Non è diffamazione dare del «compagno di merende» al politico avversario
Non è diffamazione definire «compagno di merende» l’avversario politico
che tramando provoca al rivale un’ingiusta detenzione. La Corte di
Cassazione con la sentenza n. 41551, depositata oggi, (il testo
integrale sul sito www.guidaaldiritto.ilsole24ore.com)
ha così confermato l’assoluzione nei confronti di un ex presidente
della Provincia di Reggio Calabria condannato in primo grado per
diffamazione e assolto in Corte d’Appello.
La condanna in primo grado era arrivata in seguito alle
affermazioni fatte dall’ex amministratore nel corso di una conferenza
stampa, durante la quale aveva attribuito l’appellativo di «compagno di
merende» all’esponente di un diverso schieramento politico che lo aveva
spedito in carcere dopo aver raccolto e diffuso le dichiarazioni di un
pentito che lo indicava come un esponente di un’associazione mafiosa.
Accusa che era costata all’ex capo dell’Ente locale un periodo di
custodia cautelare in carcere per corruzioni e associazione criminale.
A queste pendenze si era aggiunta la condanna in primo grado anche
per diffamazione.

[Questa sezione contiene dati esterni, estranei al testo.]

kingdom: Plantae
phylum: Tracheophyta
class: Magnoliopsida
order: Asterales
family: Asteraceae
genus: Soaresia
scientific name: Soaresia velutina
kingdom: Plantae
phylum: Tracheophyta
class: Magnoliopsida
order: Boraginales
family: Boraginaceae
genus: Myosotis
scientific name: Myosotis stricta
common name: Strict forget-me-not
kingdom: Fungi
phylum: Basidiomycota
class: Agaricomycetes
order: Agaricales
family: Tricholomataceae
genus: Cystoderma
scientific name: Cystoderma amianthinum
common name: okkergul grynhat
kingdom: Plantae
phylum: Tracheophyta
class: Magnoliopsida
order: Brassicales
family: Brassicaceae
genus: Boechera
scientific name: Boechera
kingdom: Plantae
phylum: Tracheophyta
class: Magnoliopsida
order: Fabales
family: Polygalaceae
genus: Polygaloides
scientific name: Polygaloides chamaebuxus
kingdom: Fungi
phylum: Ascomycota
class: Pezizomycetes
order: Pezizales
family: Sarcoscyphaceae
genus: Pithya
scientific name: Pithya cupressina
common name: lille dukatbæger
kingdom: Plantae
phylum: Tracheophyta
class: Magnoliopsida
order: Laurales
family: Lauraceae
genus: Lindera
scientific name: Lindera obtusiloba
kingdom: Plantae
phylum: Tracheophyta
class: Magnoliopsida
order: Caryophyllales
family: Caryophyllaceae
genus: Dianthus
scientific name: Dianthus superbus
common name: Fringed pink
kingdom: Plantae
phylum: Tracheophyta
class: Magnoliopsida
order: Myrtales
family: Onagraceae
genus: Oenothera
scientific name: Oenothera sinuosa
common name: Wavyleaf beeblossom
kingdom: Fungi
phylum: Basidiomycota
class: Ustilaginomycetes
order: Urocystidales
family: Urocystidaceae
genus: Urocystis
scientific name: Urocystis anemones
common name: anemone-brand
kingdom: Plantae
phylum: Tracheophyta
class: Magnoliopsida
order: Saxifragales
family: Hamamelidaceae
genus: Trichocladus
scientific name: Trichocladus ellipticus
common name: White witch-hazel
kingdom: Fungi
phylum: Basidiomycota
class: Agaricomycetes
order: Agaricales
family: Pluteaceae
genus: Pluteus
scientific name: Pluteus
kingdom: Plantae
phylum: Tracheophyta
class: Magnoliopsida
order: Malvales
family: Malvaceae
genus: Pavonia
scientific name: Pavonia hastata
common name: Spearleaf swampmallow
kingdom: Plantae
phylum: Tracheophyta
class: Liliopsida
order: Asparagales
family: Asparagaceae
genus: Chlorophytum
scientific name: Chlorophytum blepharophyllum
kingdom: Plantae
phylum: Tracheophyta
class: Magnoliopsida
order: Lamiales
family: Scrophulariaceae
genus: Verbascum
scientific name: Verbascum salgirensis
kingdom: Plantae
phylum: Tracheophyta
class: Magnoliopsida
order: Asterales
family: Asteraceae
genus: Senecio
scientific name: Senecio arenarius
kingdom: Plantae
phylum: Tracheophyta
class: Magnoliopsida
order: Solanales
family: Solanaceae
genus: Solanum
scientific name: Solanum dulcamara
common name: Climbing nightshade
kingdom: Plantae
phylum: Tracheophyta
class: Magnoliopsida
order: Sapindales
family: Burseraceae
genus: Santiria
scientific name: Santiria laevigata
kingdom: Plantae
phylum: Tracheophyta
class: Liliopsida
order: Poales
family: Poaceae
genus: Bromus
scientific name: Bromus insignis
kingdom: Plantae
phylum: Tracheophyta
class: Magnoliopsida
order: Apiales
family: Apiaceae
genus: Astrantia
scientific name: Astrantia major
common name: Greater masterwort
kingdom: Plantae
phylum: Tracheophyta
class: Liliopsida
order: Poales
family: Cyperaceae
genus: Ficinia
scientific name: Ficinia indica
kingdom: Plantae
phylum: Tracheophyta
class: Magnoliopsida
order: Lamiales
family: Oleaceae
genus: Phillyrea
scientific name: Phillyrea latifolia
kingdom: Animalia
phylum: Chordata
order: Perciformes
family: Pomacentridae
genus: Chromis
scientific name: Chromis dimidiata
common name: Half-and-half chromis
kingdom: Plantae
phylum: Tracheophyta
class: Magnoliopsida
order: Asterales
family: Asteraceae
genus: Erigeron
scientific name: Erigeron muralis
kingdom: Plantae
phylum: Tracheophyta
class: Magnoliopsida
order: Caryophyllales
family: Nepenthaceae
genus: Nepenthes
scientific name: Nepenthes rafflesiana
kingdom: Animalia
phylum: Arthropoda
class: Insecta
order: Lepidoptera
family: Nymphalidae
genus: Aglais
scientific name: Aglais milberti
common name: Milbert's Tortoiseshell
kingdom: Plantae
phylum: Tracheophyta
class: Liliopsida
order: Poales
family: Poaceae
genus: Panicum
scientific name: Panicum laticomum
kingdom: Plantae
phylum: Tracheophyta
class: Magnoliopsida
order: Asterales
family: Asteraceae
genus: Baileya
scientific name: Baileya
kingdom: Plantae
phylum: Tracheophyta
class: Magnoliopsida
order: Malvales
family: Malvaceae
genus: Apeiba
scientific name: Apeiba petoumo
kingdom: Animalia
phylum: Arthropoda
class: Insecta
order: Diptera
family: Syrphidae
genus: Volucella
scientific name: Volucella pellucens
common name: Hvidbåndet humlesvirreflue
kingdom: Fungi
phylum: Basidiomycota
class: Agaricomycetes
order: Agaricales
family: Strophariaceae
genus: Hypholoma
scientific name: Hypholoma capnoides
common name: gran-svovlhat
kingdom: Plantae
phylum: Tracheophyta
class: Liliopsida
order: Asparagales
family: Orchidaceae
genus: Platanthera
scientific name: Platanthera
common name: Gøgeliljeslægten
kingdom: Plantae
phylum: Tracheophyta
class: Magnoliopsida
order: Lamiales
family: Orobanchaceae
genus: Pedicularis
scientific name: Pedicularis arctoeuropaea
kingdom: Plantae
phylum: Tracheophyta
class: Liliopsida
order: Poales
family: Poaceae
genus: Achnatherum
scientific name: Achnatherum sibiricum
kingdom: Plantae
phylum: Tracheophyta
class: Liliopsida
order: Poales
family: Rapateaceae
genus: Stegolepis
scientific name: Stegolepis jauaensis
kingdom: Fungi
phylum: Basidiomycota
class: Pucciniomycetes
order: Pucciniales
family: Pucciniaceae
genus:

Una decisione rivista dalla Corte d’Appello solo
quando all’ex presidente è stato riconosciuto il danno da ingiusta
detenzione per essere stato assolto da tutte le accuse mosse contro di
lui. Contro questo verdetto si è appellato alla Suprema corte il suo
accanito “oppositore”, sostenendo che mancava un nesso tra le due
assoluzioni essendo i reati contestati del tutto differenti. Non la
pensano così i giudici di piazza Cavour che confermano l’assoluzione
anche in merito al reato di diffamazione, riconoscendo all’ex capo
dell’amministrazione provinciale di aver detto la verità quando parlava
di un complotto. E la verità – afferma il collegio – è insieme alla
pertinenza e alla continenza, uno dei limiti posti per il legittimo
esercizio del diritto di critica e di cronaca. Paletti che, ad avviso
del collegio non sono stati superati.